GMAC Financial Services posted a first-quarter profit of $162 million yesterday as the result of fewer car buyers defaulting on their loans and the lending company selling off some of its devalued mortgage-related assets, according to a news report from the Detroit Free Press. The company also announced that, as of May 10, it is changing its name to Ally Financial. Ally reported a pretax income of $231 million in Q1 2010, reversing a pretax loss of $90 million. This was attributed to fewer losses on bother their auto and mortgage loans.
The Free Press further reported that the U.S. Treasury will continue to own 56% of the company until it completes a public offering of some or all of those shares. GMAC (or Ally) received $17.2 billion of taxpayer loans since September 2008, when the financial meltdown began.

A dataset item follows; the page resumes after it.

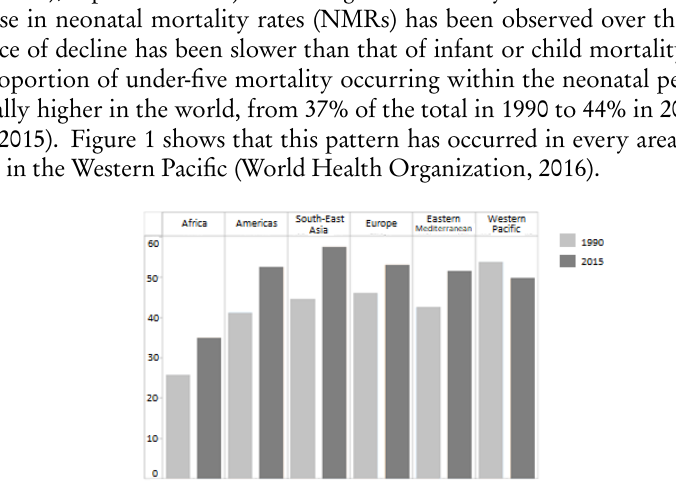
Figure 1 – Neonatal deaths as percentage of under-five mortality. According to UNICEF (2018) data, West and Central African countries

PennyMac Mortgage Investment Trust’s net income for Q1 2010 was $1.3 million, or 7 cents per share, according to MarketWatch. During that time, the California-based mortgage real estate investment trust acquired five residential mortgage whole loan pools with an aggregate value of $115 million. The loans were primarily non-performing loans with 86% of the loans either 90 days or more delinquent or in the process of foreclosure. In April, PennyMac purchased another mortgage whole loan pool of non-performing loans values at $71 million, with an unpaid principal balance of $141 million.
MarketWatch also reported that the U.S. dollar index rose from 82.316 on Monday to yesterday’s figure of 83.071 after the recent announcement that pending home sales rose 5.3% in March. The dollar index tracks the performance of the greenback against six major currencies. Meanwhile, yields on 10-year Treasury notes — which moves inversely to prices — fell 7 basis points to 3.62% in reaction to the home sales data.